##### EXCERPT #####

I was generally underwhelmed though until I found the temple’s crown jewel - its brand new bathrooms. It was like Christmas morning in second grade. I unwrapped my automatic sinks, toilet seats, and soap and played with them all afternoon.

Having exhausted my bathroom and temple fun supply, I wandered longingly toward the Song Mountains rising behind the temple, dreaming that I had more than an hour and a half before my bus left in order to summit them. I rounded a corner to find a small group of men promoting a cable car ride up the mountain. I told them I didn’t have time. They showed me a picture of an Indiana Jones bridge high atop the mountain. I folded.

Thank God for Fault Lines
Mountains have the property of never disappointing. Try and remember the last time you climbed a mountain and came down wishing you had just stayed home.

Immediately when I got off the cable car, I knew I had made the right decision. Finding a bus could be done later. Summiting my second of China’s Five Great Mountains must be done now. I pondered the characteristic, vertically segmented Chinese cliffs (how do these form??) and reveled in the people-free paths that had been impossible to find on Yellow Mountain.

I soon met a group of Chinese students who were curious to know what I was doing half way up a mountain by myself. They invited me to join them and, after I mentioned the bus I had abandoned, offered to drive me to a bus station once we reached the other side of the mountain. Remembering all I had learned about accepting invites to get into cars with strangers, I gladly agreed. The group turned out to be a high school principal and his former students (now in college) getting together for an annual climb. Most them spoke English and we discussed American and Chinese history and culture and, inevitably, Taiwan. They reiterated what Awkward Chinese Man and various cab drivers of Shanghai had already told me: “Taiwan is a part of China forever. Separation? Impossible.”

The principal insisted that I call him “Uncle Wang” and repeatedly told us all English “jokes” that more closely resembled mad libs. I shall recount one for you now:

A monkey lived in a tree next to a river. A crocodile and its mom were in the river. The crocodile's mom said, "Eat the monkey". [long pause as we vainly wait for the punchline]

I found them far more entertaining than he expected.

Not Quite Westernized
When I’ve met Europeans and Americans while traveling, we often insincerely exchange e-mails or agree to call each other if we ever end up in each others’ hometowns. When I’ve met Chinese while traveling, every single one has emailed me pictures and invites to visit afterwards. I have pictures from the Shanghai Museum, a train back from Nanjing, and a dozen other places, in addition to a string of invites to visit homes from the coastal city of Guilin to the depths of western inland China. That is why, when the students proposed trading American dollar bills for Chinese 5 yuan bills (a deal not in my favor) as a sign of friendship, I accepted. They proposed signing the bills as well but Uncle Wang told them it was illegal and they’d go to prison. I laughed nervously and put my pen away. Uncle Wang wrote down his address for me and requested a New Year’s card. I’ve never sent one before, but I think this year I will start.

Not Quite Touristy
Uncle Wang and the gang chased down and hailed a regional bus for me that accepted me as a passenger for half the price of my route to Shaolin that morning. I found out why as I entered the bus. It was full of migrant farmers.

I curled up in the back to read a book on Chinese history. I was shaken out the 1912 Revolution as our bus careened off the highway. The migrant farmers and I bounced in and out our seats as we forged across farm after farm. I marveled at the fields of green and wandered how many other lucky foreigners got to witness these immaculate views.

#####

### REQUIRED ACTIONS
**a.** Answer these from the Song Mountains travel account:
(i) What picture did the men promoting the cable car show the narrator?
(ii) What did the principal insist the narrator call him?
(iii) Who filled the regional bus the narrator boarded?
**b.** In the Song Mountains travel account, take the part that opens with the words containing "Not Quite Touristy" and closes with "of migrant farmers.". Write it out again, substituting "local bus" for "regional bus".
**c.** Extend the Song Mountains travel account, starting right after its final sentence.

##### DATASET SECTION #####

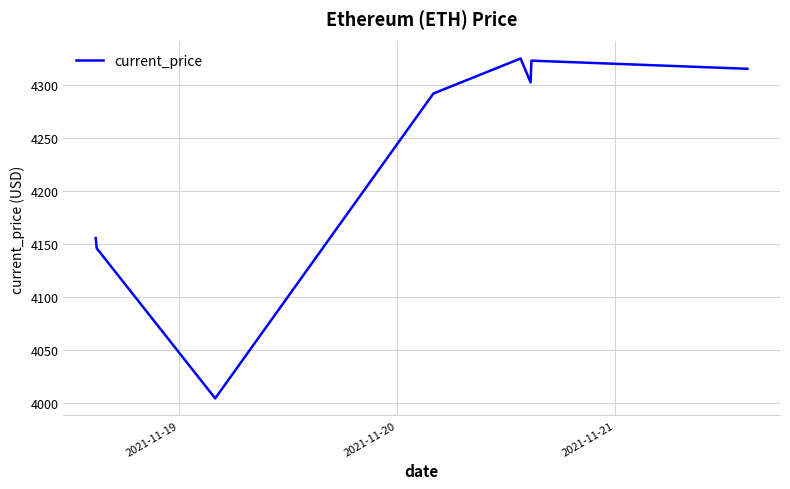

True or false: the data has more than 2 interior local peaks.

False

#####

### TASK RESULTS
**a.**
(i) A picture of an Indiana Jones bridge high atop the mountain.
(ii) "Uncle Wang."
(iii) Migrant farmers.

**b.**
Not Quite Touristy
Uncle Wang and the gang chased down and hailed a local bus for me that accepted me as a passenger for half the price of my route to Shaolin that morning. I found out why as I entered the bus. It was full of migrant farmers.

**c.**
Many. We soon met two other buses heading the opposite direction and, though I expressed my preference for a jousting match, the interaction quickly degraded into a sort of waltz of the buses, as we danced forward and backward for twenty minutes until we were all able to continue.

Not Quite On the Same Page
Back at the guesthouse, new guests had arrived. The first group was a Chinese college grad and his girlfriend looking for work.

“I like Los Angeles. I like basketball. I like the Lakers. Kobe! Kobe! You and I are forever friends.”

A flawless line of logic, my new friend.

The other guests were not so enthusiastic. They were a young Mexican man and Polish woman that had met in Beijing the week before and were, against their will, stranded in Luoyang. Their lack of Chinese left them even more frustrated and confused over the “fanzi” and his ticket-eating ways. Furthermore, they had been given the impression that “Daniel” would explain everything when they got back to the guesthouse. Expecting that I were an agent of Awkward Chinese Man, I quickly explained that I was more prisoner than agent (a situation I was delighted to convey while sitting next to the blissfully, nodding and happy Awkward Chinese Man) and that, sorry, they were stuck here. I pondered how many wars had been started over linguistic and cultural miscommunication and drifted off to sleep.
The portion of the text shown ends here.